Die Signale aus dem Verarbeitenden Gewerbe sind höchst widersprüchlich: Einerseits lag der Umsatz im Juni arbeitstäglich- und preisbereinigt um 17,7 % unter dem Niveau des Juni letzten Jahres (im Mai: -19,0 %), andererseits lag er saison- und arbeitstäglich bereinigt um 1,5 % über dem des Vormonats Mai. Aber: So positiv der jüngste Aufwärtstrend auch klingen mag – im Mai lag die Zunahme zum Vormonat noch bei 4,4 %, also deutlich höher. Es bleibt nur zu hoffen, dass der frische Aufwind nicht sogleich wieder abflaut.

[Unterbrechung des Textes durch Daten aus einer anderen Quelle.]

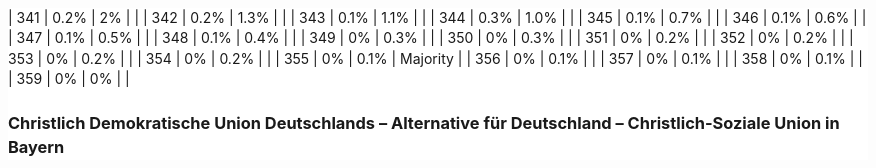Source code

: | 341 | 0.2% | 2% |  |
| 342 | 0.2% | 1.3% |  |
| 343 | 0.1% | 1.1% |  |
| 344 | 0.3% | 1.0% |  |
| 345 | 0.1% | 0.7% |  |
| 346 | 0.1% | 0.6% |  |
| 347 | 0.1% | 0.5% |  |
| 348 | 0.1% | 0.4% |  |
| 349 | 0% | 0.3% |  |
| 350 | 0% | 0.3% |  |
| 351 | 0% | 0.2% |  |
| 352 | 0% | 0.2% |  |
| 353 | 0% | 0.2% |  |
| 354 | 0% | 0.2% |  |
| 355 | 0% | 0.1% | Majority |
| 356 | 0% | 0.1% |  |
| 357 | 0% | 0.1% |  |
| 358 | 0% | 0.1% |  |
| 359 | 0% | 0% |  |

### Christlich Demokratische Union Deutschlands – Alternative für Deutschland – Christlich-Soziale Union in Bayern
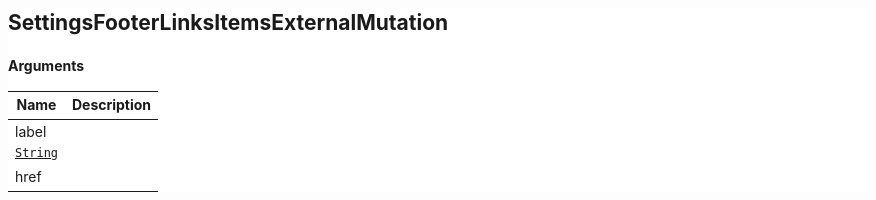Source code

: ## SettingsFooterLinksItemsExternalMutation



<p style={{ marginBottom: "0.4em" }}><strong>Arguments</strong></p>

<table>
<thead><tr><th>Name</th><th>Description</th></tr></thead>
<tbody>
<tr>
<td>
label<br />
<a href="/docs/api/scalars#string"><code>String</code></a>
</td>
<td>

</td>
</tr>
<tr>
<td>
href<br />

Umsatzanstieg im Verarbeitenden Gewerbe flacht ab
Detailvergleich mit Juni 2008
Gegenüber dem Juni 2008 nahmen der Inlandsumsatz um 13,5 %, der Umsatz mit ausländischen Kunden um 22,3 % ab. Dabei lagen sowohl der Umsatz mit den Ländern der Eurozone um 19,7 % als auch der Absatz in das übrige Ausland um 24,4 % unter dem Vorjahresniveau.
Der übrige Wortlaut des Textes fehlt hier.